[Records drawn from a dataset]
^^^^^^^^
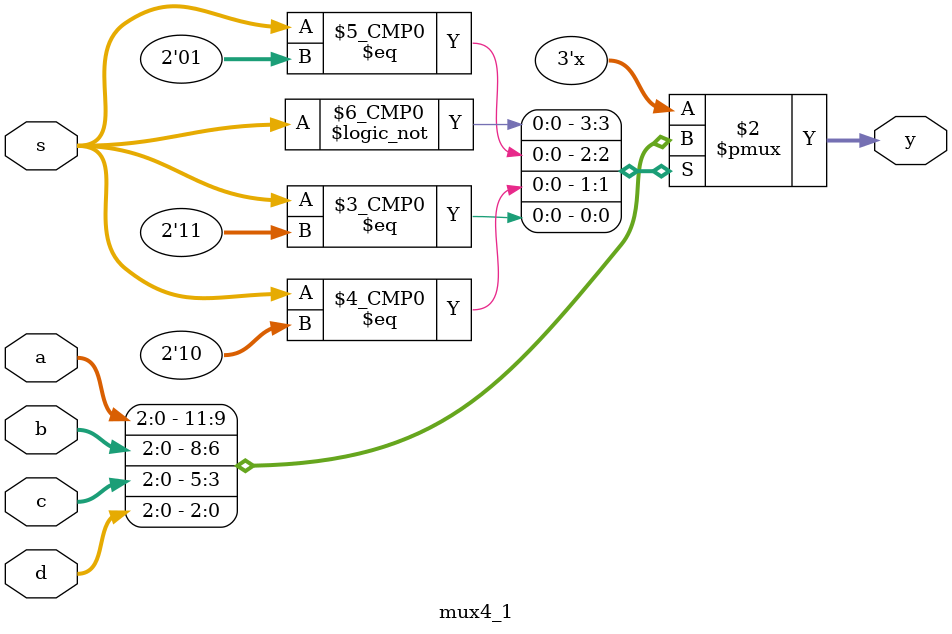
<source format=v>

module mux4_1(input [2:0] a,
              input [2:0] b,
              input [2:0] c,
              input [2:0] d,
              input [1:0] s,
              output reg [2:0] y);
    always @(*) begin
        case (s)
            0: y = a;
            1: y = b;
            2: y = c;
            3: y = d;
            default: y = 4'bx;
        endcase
    end
endmodule
</source>
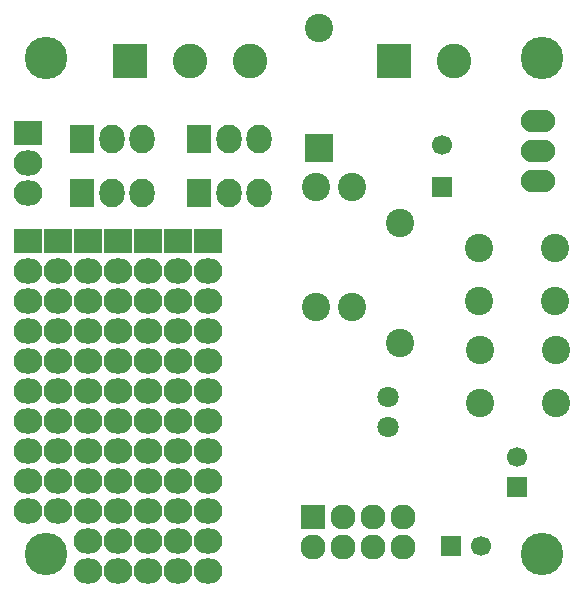
<source format=gts>
G04 #@! TF.GenerationSoftware,KiCad,Pcbnew,no-vcs-found-7587~57~ubuntu16.04.1*
G04 #@! TF.CreationDate,2017-02-03T16:46:45-05:00*
G04 #@! TF.ProjectId,esp8266,657370383236362E6B696361645F7063,rev?*
G04 #@! TF.FileFunction,Soldermask,Top*
G04 #@! TF.FilePolarity,Negative*
%FSLAX46Y46*%
G04 Gerber Fmt 4.6, Leading zero omitted, Abs format (unit mm)*
G04 Created by KiCad (PCBNEW no-vcs-found-7587~57~ubuntu16.04.1) date Fri Feb  3 16:46:45 2017*
%MOMM*%
%LPD*%
G01*
G04 APERTURE LIST*
%ADD10C,0.100000*%
%ADD11R,2.127200X2.127200*%
%ADD12O,2.127200X2.127200*%
%ADD13R,2.432000X2.127200*%
%ADD14O,2.432000X2.127200*%
%ADD15C,3.600000*%
%ADD16R,1.700000X1.700000*%
%ADD17C,1.700000*%
%ADD18C,2.398980*%
%ADD19R,2.398980X2.398980*%
%ADD20R,2.940000X2.940000*%
%ADD21C,2.940000*%
%ADD22O,2.899360X1.901140*%
%ADD23O,2.127200X2.432000*%
%ADD24R,2.127200X2.432000*%
%ADD25C,1.797000*%
%ADD26C,2.400000*%
G04 APERTURE END LIST*
D10*
D11*
X26670000Y-42888000D03*
D12*
X26670000Y-45428000D03*
X29210000Y-42888000D03*
X29210000Y-45428000D03*
X31750000Y-42888000D03*
X31750000Y-45428000D03*
X34290000Y-42888000D03*
X34290000Y-45428000D03*
D13*
X15240000Y-19520000D03*
D14*
X15240000Y-22060000D03*
X15240000Y-24600000D03*
X15240000Y-27140000D03*
X15240000Y-29680000D03*
X15240000Y-32220000D03*
X15240000Y-34760000D03*
X15240000Y-37300000D03*
X15240000Y-39840000D03*
X15240000Y-42380000D03*
X15240000Y-44920000D03*
X15240000Y-47460000D03*
D13*
X12700000Y-19520000D03*
D14*
X12700000Y-22060000D03*
X12700000Y-24600000D03*
X12700000Y-27140000D03*
X12700000Y-29680000D03*
X12700000Y-32220000D03*
X12700000Y-34760000D03*
X12700000Y-37300000D03*
X12700000Y-39840000D03*
X12700000Y-42380000D03*
X12700000Y-44920000D03*
X12700000Y-47460000D03*
D13*
X10160000Y-19520000D03*
D14*
X10160000Y-22060000D03*
X10160000Y-24600000D03*
X10160000Y-27140000D03*
X10160000Y-29680000D03*
X10160000Y-32220000D03*
X10160000Y-34760000D03*
X10160000Y-37300000D03*
X10160000Y-39840000D03*
X10160000Y-42380000D03*
X10160000Y-44920000D03*
X10160000Y-47460000D03*
D13*
X7620000Y-19520000D03*
D14*
X7620000Y-22060000D03*
X7620000Y-24600000D03*
X7620000Y-27140000D03*
X7620000Y-29680000D03*
X7620000Y-32220000D03*
X7620000Y-34760000D03*
X7620000Y-37300000D03*
X7620000Y-39840000D03*
X7620000Y-42380000D03*
X7620000Y-44920000D03*
X7620000Y-47460000D03*
D13*
X5080000Y-19520000D03*
D14*
X5080000Y-22060000D03*
X5080000Y-24600000D03*
X5080000Y-27140000D03*
X5080000Y-29680000D03*
X5080000Y-32220000D03*
X5080000Y-34760000D03*
X5080000Y-37300000D03*
X5080000Y-39840000D03*
X5080000Y-42380000D03*
X17780000Y-47460000D03*
X17780000Y-44920000D03*
X17780000Y-42380000D03*
X17780000Y-39840000D03*
X17780000Y-37300000D03*
X17780000Y-34760000D03*
X17780000Y-32220000D03*
X17780000Y-29680000D03*
X17780000Y-27140000D03*
X17780000Y-24600000D03*
X17780000Y-22060000D03*
D13*
X17780000Y-19520000D03*
D14*
X2540000Y-42380000D03*
X2540000Y-39840000D03*
X2540000Y-37300000D03*
X2540000Y-34760000D03*
X2540000Y-32220000D03*
X2540000Y-29680000D03*
X2540000Y-27140000D03*
X2540000Y-24600000D03*
X2540000Y-22060000D03*
D13*
X2540000Y-19520000D03*
D15*
X46000000Y-4000000D03*
X4000000Y-4000000D03*
X4000000Y-46000000D03*
D16*
X43942000Y-40308000D03*
D17*
X43942000Y-37808000D03*
D18*
X27178000Y-1486000D03*
D19*
X27178000Y-11646000D03*
D20*
X11176000Y-4280000D03*
D21*
X16256000Y-4280000D03*
X21336000Y-4280000D03*
D13*
X2540000Y-10376000D03*
D14*
X2540000Y-12916000D03*
X2540000Y-15456000D03*
D22*
X45720000Y-11900000D03*
X45720000Y-9360000D03*
X45720000Y-14440000D03*
D15*
X46000000Y-46000000D03*
D17*
X37592000Y-11392000D03*
D16*
X37592000Y-14892000D03*
D23*
X22098000Y-10884000D03*
X19558000Y-10884000D03*
D24*
X17018000Y-10884000D03*
X17018000Y-15456000D03*
D23*
X19558000Y-15456000D03*
X22098000Y-15456000D03*
X12192000Y-10884000D03*
X9652000Y-10884000D03*
D24*
X7112000Y-10884000D03*
X7112000Y-15456000D03*
D23*
X9652000Y-15456000D03*
X12192000Y-15456000D03*
D25*
X33020000Y-32728000D03*
X33020000Y-35268000D03*
D26*
X40744000Y-33236000D03*
X40744000Y-28736000D03*
X47244000Y-33236000D03*
X47244000Y-28736000D03*
X40665400Y-24600000D03*
X40665400Y-20100000D03*
X47165400Y-24600000D03*
X47165400Y-20100000D03*
D21*
X38608000Y-4280000D03*
D20*
X33528000Y-4280000D03*
D18*
X26924000Y-25108000D03*
X26924000Y-14948000D03*
X29972000Y-14948000D03*
X29972000Y-25108000D03*
X34036000Y-17996000D03*
X34036000Y-28156000D03*
D16*
X38360000Y-45300000D03*
D17*
X40860000Y-45300000D03*
M02*

</source>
^^^^^^^^
TASK PROMPT: The required answer is the line with "X40744000Y-28736000D03*" plus every line after it to the end of the entries above, transcribed exactly.

EXERCISE RESPONSE:
X40744000Y-28736000D03*
X47244000Y-33236000D03*
X47244000Y-28736000D03*
X40665400Y-24600000D03*
X40665400Y-20100000D03*
X47165400Y-24600000D03*
X47165400Y-20100000D03*
D21*
X38608000Y-4280000D03*
D20*
X33528000Y-4280000D03*
D18*
X26924000Y-25108000D03*
X26924000Y-14948000D03*
X29972000Y-14948000D03*
X29972000Y-25108000D03*
X34036000Y-17996000D03*
X34036000Y-28156000D03*
D16*
X38360000Y-45300000D03*
D17*
X40860000Y-45300000D03*
M02*

</source>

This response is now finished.